Task to complete – Put the lines of the entries into a numbered list, from the start of the entries through the line containing "Zentralverriegelung, Zentralverriegelung mit", skipping blank lines and leaving out the pictures.

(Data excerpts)
::::::::
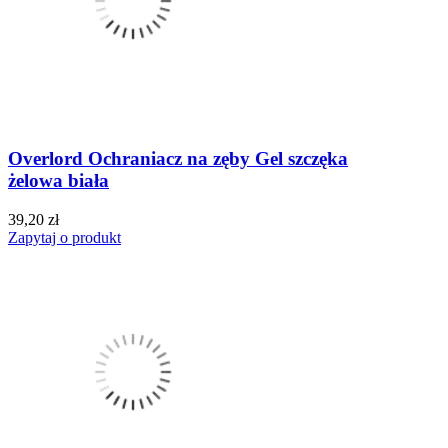
Overlord Ochraniacz na zęby Gel szczęka
żelowa biała
39,20 zł
Zapytaj o produkt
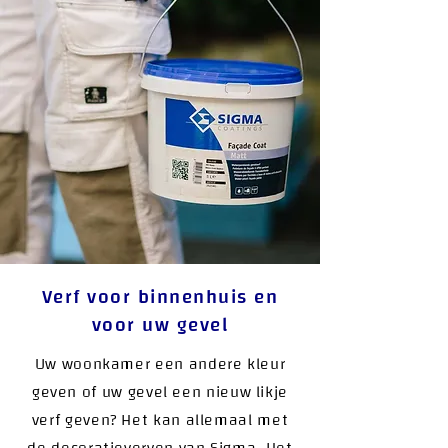
Verf voor binnenhuis en
voor uw gevel
Uw woonkamer een andere kleur
geven of uw gevel een nieuw likje
verf geven? Het kan allemaal met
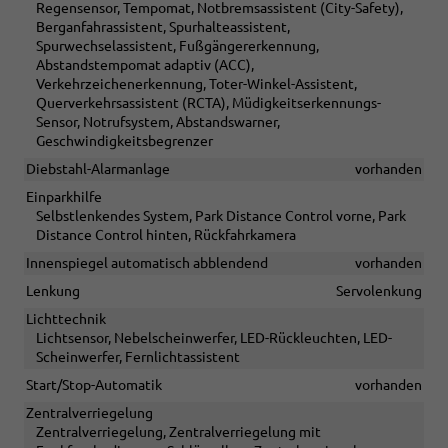
Regensensor, Tempomat, Notbremsassistent (City-Safety),
Berganfahrassistent, Spurhalteassistent,
Spurwechselassistent, Fußgängererkennung,
Abstandstempomat adaptiv (ACC),
Verkehrzeichenerkennung, Toter-Winkel-Assistent,
Querverkehrsassistent (RCTA), Müdigkeitserkennungs-
Sensor, Notrufsystem, Abstandswarner,
Geschwindigkeitsbegrenzer
Diebstahl-Alarmanlage
vorhanden
Einparkhilfe
Selbstlenkendes System, Park Distance Control vorne, Park
Distance Control hinten, Rückfahrkamera
Innenspiegel automatisch abblendend
vorhanden
Lenkung
Servolenkung
Lichttechnik
Lichtsensor, Nebelscheinwerfer, LED-Rückleuchten, LED-
Scheinwerfer, Fernlichtassistent
Start/Stop-Automatik
vorhanden
Zentralverriegelung
Zentralverriegelung, Zentralverriegelung mit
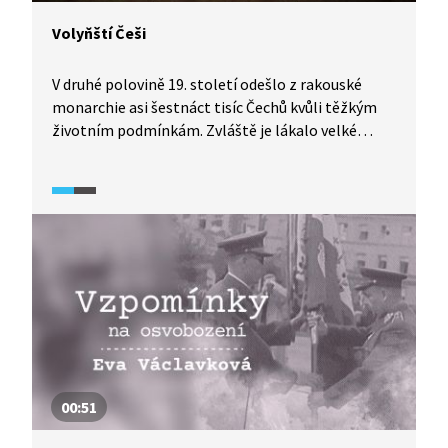
Volyňští Češi
V druhé polovině 19. století odešlo z rakouské
monarchie asi šestnáct tisíc Čechů kvůli těžkým
životním podmínkám. Zvláště je lákalo velké
množství levné zemědělské půdy a další výhody,
které jim slibovalo carské Rusko. Na Volyni vzniklo
mnoho českých vesnic, další část Čechů se usadila
v již existujících sídlech. Češi sem přinesli své
zkušenosti i znalosti a podstatně přispěli
ke zvýšení hospodářské a kulturní úrovně.
Podívejte se na stručnou historii počátku jejich
působení na Volyni v pasáži z dokumentu Volynští
(2013).
00:51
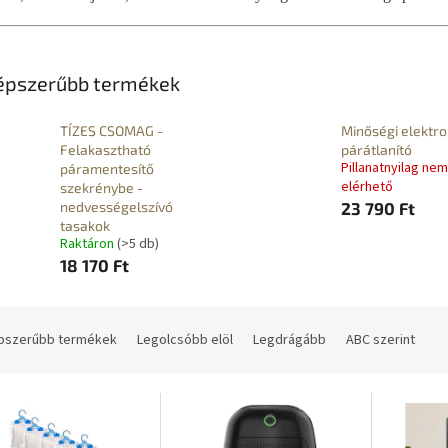
épszerűbb termékek
TÍZES CSOMAG -
Minőségi elektr
Felakasztható
párátlanító
Pillanatnyilag nem
páramentesítő
elérhető
szekrénybe -
nedvességelszívó
23 790 Ft
tasakok
Raktáron
(>5 db)
18 170 Ft
pszerűbb termékek
Legolcsóbb elöl
Legdrágább
ABC szerint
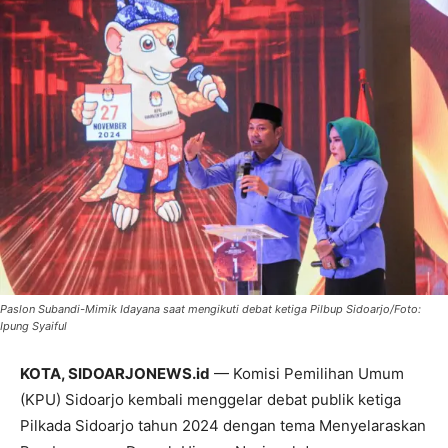
Paslon Subandi-Mimik Idayana saat mengikuti debat ketiga Pilbup Sidoarjo/Foto:
Ipung Syaiful
KOTA, SIDOARJONEWS.id
— Komisi Pemilihan Umum
(KPU) Sidoarjo kembali menggelar debat publik ketiga
Pilkada Sidoarjo tahun 2024 dengan tema Menyelaraskan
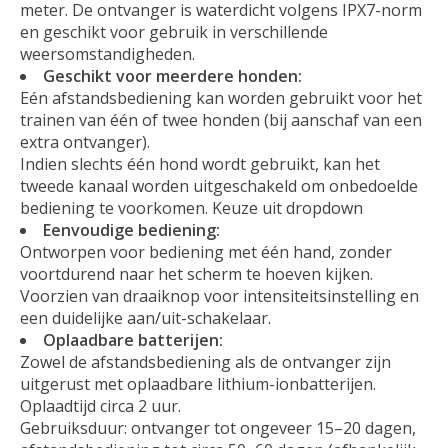
meter. De ontvanger is waterdicht volgens IPX7-norm
en geschikt voor gebruik in verschillende
weersomstandigheden.
Geschikt voor meerdere honden:
Eén afstandsbediening kan worden gebruikt voor het
trainen van één of twee honden (bij aanschaf van een
extra ontvanger).
Indien slechts één hond wordt gebruikt, kan het
tweede kanaal worden uitgeschakeld om onbedoelde
bediening te voorkomen. Keuze uit dropdown
Eenvoudige bediening:
Ontworpen voor bediening met één hand, zonder
voortdurend naar het scherm te hoeven kijken.
Voorzien van draaiknop voor intensiteitsinstelling en
een duidelijke aan/uit-schakelaar.
Oplaadbare batterijen:
Zowel de afstandsbediening als de ontvanger zijn
uitgerust met oplaadbare lithium-ionbatterijen.
Oplaadtijd circa 2 uur.
Gebruiksduur: ontvanger tot ongeveer 15–20 dagen,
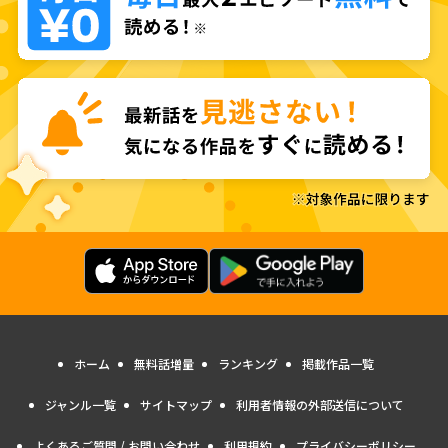
ホーム
無料話増量
ランキング
掲載作品一覧
ジャンル一覧
サイトマップ
利用者情報の外部送信について
よくあるご質問 / お問い合わせ
利用規約
プライバシーポリシー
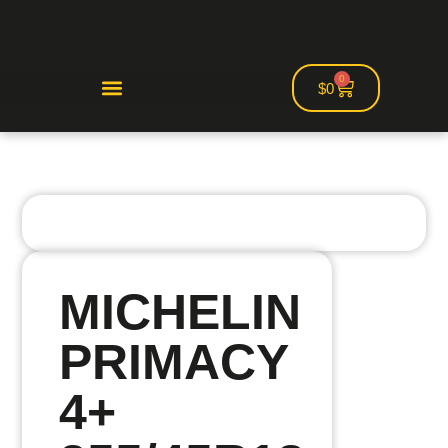
0
$
0
MICHELIN
PRIMACY
4+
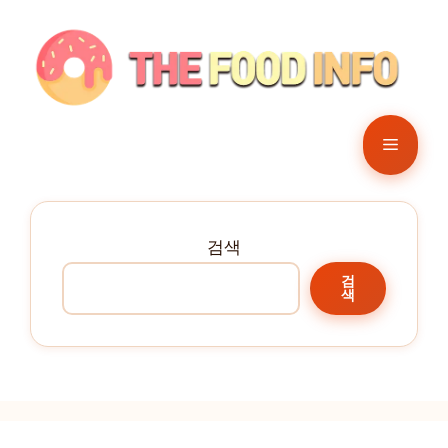
컨
텐
츠
로
건
메
너
뛰
뉴
기
검색
검
색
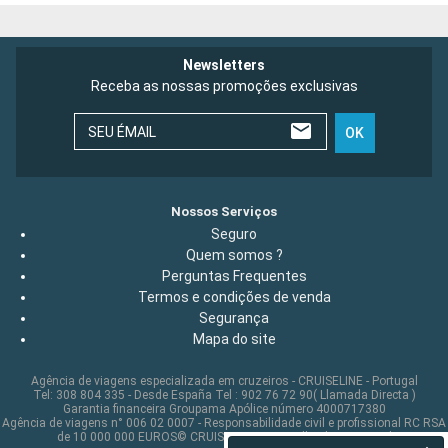
Newsletters
Receba as nossas promoções exclusivas
SEU ÉMAIL
OK
Nossos Serviços
Seguro
Quem somos ?
Perguntas Frequentes
Termos e condições de venda
Segurança
Mapa do site
Agência de viagens especializada em cruzeiros - CRUISELINE - Portugal
Tel: 308 804 335 - Desde España Tel : 902 76 72 90( Llamada Directa )
Garantia financeira Groupama Apólice número 4000717380
Agência de viagens n° 006 02 0007 - Responsabilidade civil e profissional RC RSA
de 10 000 000 EUROS© CRUISELINE 2026 - all rights reserved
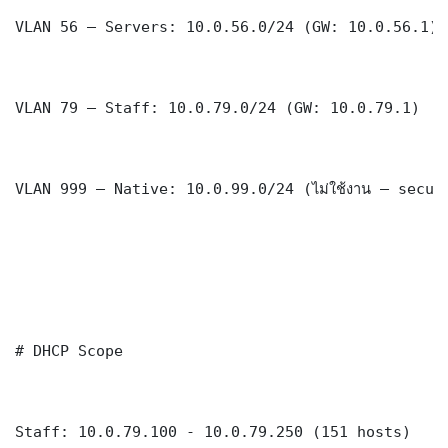
VLAN 56 — Servers: 10.0.56.0/24 (GW: 10.0.56.1)

VLAN 79 — Staff: 10.0.79.0/24 (GW: 10.0.79.1)

VLAN 999 — Native: 10.0.99.0/24 (ไม่ใช้งาน — securi
# DHCP Scope

Staff: 10.0.79.100 - 10.0.79.250 (151 hosts)
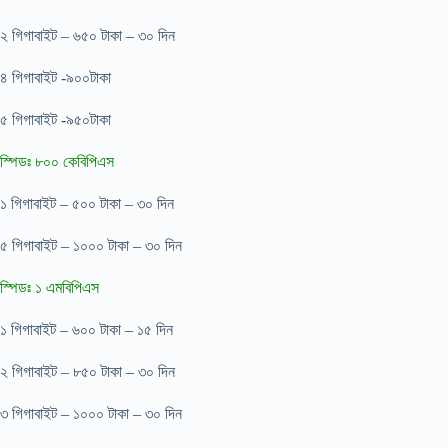
২ গিগাবাইট – ৬৫০ টাকা – ৩০ দিন
৪ গিগাবাইট -৯০০টাকা
৫ গিগাবাইট -৯৫০টাকা
স্পিডঃ ৮০০ কেবিপিএস
১ গিগাবাইট – ৫০০ টাকা – ৩০ দিন
৫ গিগাবাইট – ১০০০ টাকা – ৩০ দিন
স্পিডঃ ১ এমবিপিএস
১ গিগাবাইট – ৬০০ টাকা – ১৫ দিন
২ গিগাবাইট – ৮৫০ টাকা – ৩০ দিন
৩ গিগাবাইট – ১০০০ টাকা – ৩০ দিন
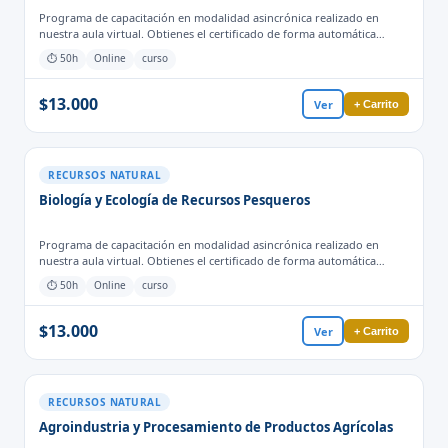
Programa de capacitación en modalidad asincrónica realizado en
nuestra aula virtual. Obtienes el certificado de forma automática
cuando finalizas las actividades y evaluaciones para el proceso
⏱ 50h
Online
curso
formativo.
$13.000
Ver
+ Carrito
RECURSOS NATURAL
Biología y Ecología de Recursos Pesqueros
Programa de capacitación en modalidad asincrónica realizado en
nuestra aula virtual. Obtienes el certificado de forma automática
cuando finalizas las actividades y evaluaciones para el proceso
⏱ 50h
Online
curso
formativo.
$13.000
Ver
+ Carrito
RECURSOS NATURAL
Agroindustria y Procesamiento de Productos Agrícolas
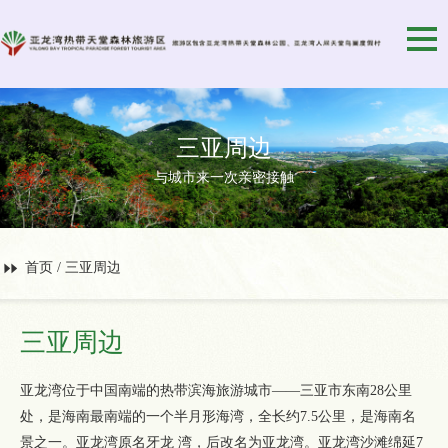
三亚周边
与城市来一次亲密接触
首页
/
三亚周边
三亚周边
亚龙湾位于中国南端的热带滨海旅游城市——三亚市东南28公里
处，是海南最南端的一个半月形海湾，全长约7.5公里，是海南名
景之一。亚龙湾原名牙龙 湾，后改名为亚龙湾。亚龙湾沙滩绵延7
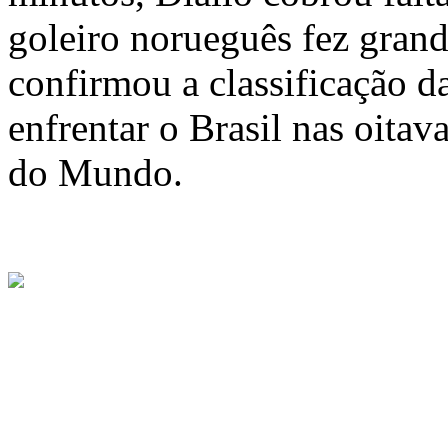
goleiro norueguês fez grand
confirmou a classificação d
enfrentar o Brasil nas oitav
do Mundo.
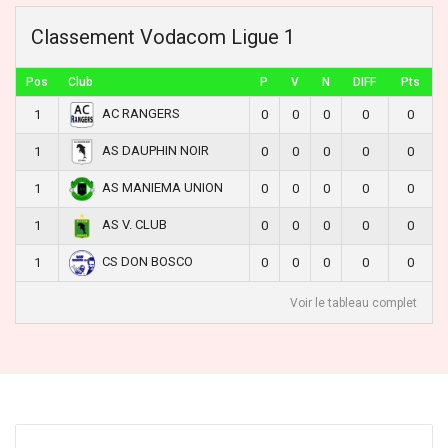
Classement Vodacom Ligue 1
Pos
Club
P
V
N
DIFF
Pts
AC RANGERS
1
0
0
0
0
0
AS DAUPHIN NOIR
1
0
0
0
0
0
AS MANIEMA UNION
1
0
0
0
0
0
AS V. CLUB
1
0
0
0
0
0
CS DON BOSCO
1
0
0
0
0
0
Voir le tableau complet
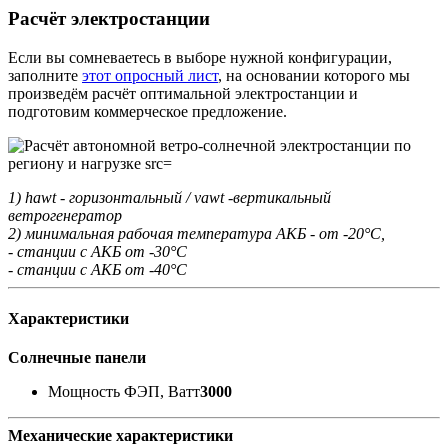
Расчёт электростанции
Если вы сомневаетесь в выборе нужной конфигурации,
заполните
этот опросный лист
, на основании которого мы
произведём расчёт оптимальной электростанции и
подготовим коммерческое предложение.
1) hawt - горизонтальный / vawt -вертикальный
ветрогенератор
2) минимальная рабочая температура АКБ - от -20°С,
- станции с АКБ от -30°С
- станции с АКБ от -40°С
Характеристики
Солнечные панели
Мощность ФЭП, Ватт
3000
Механические характеристики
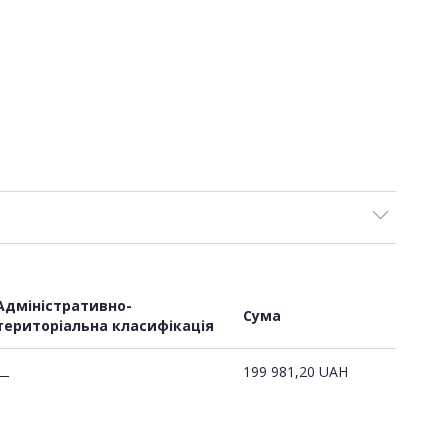
Адміністративно-
Сума
територіальна класифікація
199 981,20
UAH
—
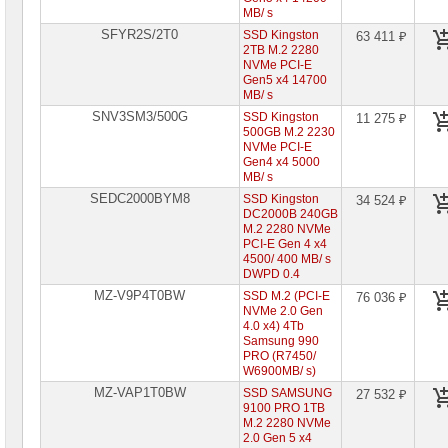
MB/ s
SFYR2S/2T0
SSD Kingston
63 411 ₽
2TB M.2 2280
NVMe PCI-E
Gen5 x4 14700
MB/ s
SNV3SM3/500G
SSD Kingston
11 275 ₽
500GB M.2 2230
NVMe PCI-E
Gen4 x4 5000
MB/ s
SEDC2000BYM8
SSD Kingston
34 524 ₽
DC2000B 240GB
M.2 2280 NVMe
PCI-E Gen 4 x4
4500/ 400 MB/ s
DWPD 0.4
MZ-V9P4T0BW
SSD M.2 (PCI-E
76 036 ₽
NVMe 2.0 Gen
4.0 x4) 4Tb
Samsung 990
PRO (R7450/
W6900MB/ s)
MZ-VAP1T0BW
SSD SAMSUNG
27 532 ₽
9100 PRO 1TB
M.2 2280 NVMe
2.0 Gen 5 x4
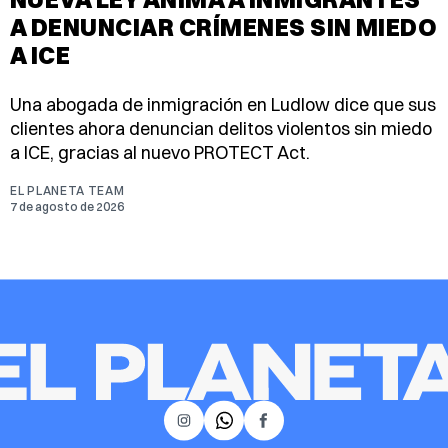
A DENUNCIAR CRÍMENES SIN MIEDO
A ICE
Una abogada de inmigración en Ludlow dice que sus
clientes ahora denuncian delitos violentos sin miedo
a ICE, gracias al nuevo PROTECT Act.
EL PLANETA TEAM
7 de agosto de 2026
𝕏
Instagram
Facebook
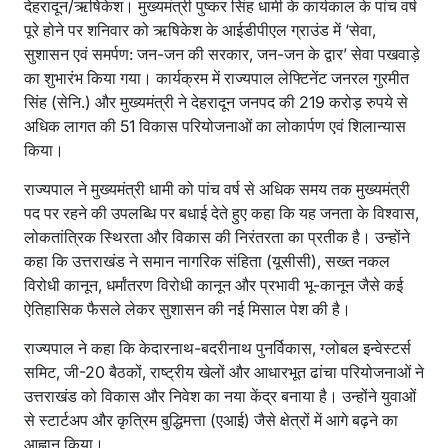
देहरादून/ऋषिकेश। मुख्यमंत्री पुष्कर सिंह धामी के कार्यकाल के पांच वर्ष
पूरे होने पर शनिवार को ऋषिकेश के आईडीपीएल ग्राउंड में ‘सेवा,
सुशासन एवं समर्पण: जन-जन की सरकार, जन-जन के द्वार’ सेवा पखवाड़े
का शुभारंभ किया गया। कार्यक्रम में राज्यपाल लेफ्टिनेंट जनरल गुरमीत
सिंह (सेनि.) और मुख्यमंत्री ने देहरादून जनपद की 219 करोड़ रुपये से
अधिक लागत की 51 विकास परियोजनाओं का लोकार्पण एवं शिलान्यास
किया।
राज्यपाल ने मुख्यमंत्री धामी को पांच वर्ष से अधिक समय तक मुख्यमंत्री
पद पर रहने की उपलब्धि पर बधाई देते हुए कहा कि यह जनता के विश्वास,
लोकतांत्रिक स्थिरता और विकास की निरंतरता का प्रतीक है। उन्होंने
कहा कि उत्तराखंड ने समान नागरिक संहिता (यूसीसी), सख्त नकल
विरोधी कानून, धर्मांतरण विरोधी कानून और प्रभावी भू-कानून जैसे कई
ऐतिहासिक फैसले लेकर सुशासन की नई मिसाल पेश की है।
राज्यपाल ने कहा कि केदारनाथ-बदरीनाथ पुनर्विकास, ग्लोबल इन्वेस्टर्स
समिट, जी-20 बैठकों, राष्ट्रीय खेलों और आधारभूत ढांचा परियोजनाओं ने
उत्तराखंड को विकास और निवेश का नया केंद्र बनाया है। उन्होंने युवाओं
से स्टार्टअप और कृत्रिम बुद्धिमत्ता (एआई) जैसे क्षेत्रों में आगे बढ़ने का
आह्वान किया।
::::::::
Completed exercise –
1. Overlord Ochraniacz na zęby Gel szczęka
2. żelowa biała
3. 39,20 zł
4. Zapytaj o produkt
5. Verf voor binnenhuis en
6. voor uw gevel
7. Uw woonkamer een andere kleur
8. geven of uw gevel een nieuw likje
9. verf geven? Het kan allemaal met
10. Regensensor, Tempomat, Notbremsassistent (City-Safety),
11. Berganfahrassistent, Spurhalteassistent,
12. Spurwechselassistent, Fußgängererkennung,
13. Abstandstempomat adaptiv (ACC),
14. Verkehrzeichenerkennung, Toter-Winkel-Assistent,
15. Querverkehrsassistent (RCTA), Müdigkeitserkennungs-
16. Sensor, Notrufsystem, Abstandswarner,
17. Geschwindigkeitsbegrenzer
18. Diebstahl-Alarmanlage
19. vorhanden
20. Einparkhilfe
21. Selbstlenkendes System, Park Distance Control vorne, Park
22. Distance Control hinten, Rückfahrkamera
23. Innenspiegel automatisch abblendend
24. vorhanden
25. Lenkung
26. Servolenkung
27. Lichttechnik
28. Lichtsensor, Nebelscheinwerfer, LED-Rückleuchten, LED-
29. Scheinwerfer, Fernlichtassistent
30. Start/Stop-Automatik
31. vorhanden
32. Zentralverriegelung
33. Zentralverriegelung, Zentralverriegelung mit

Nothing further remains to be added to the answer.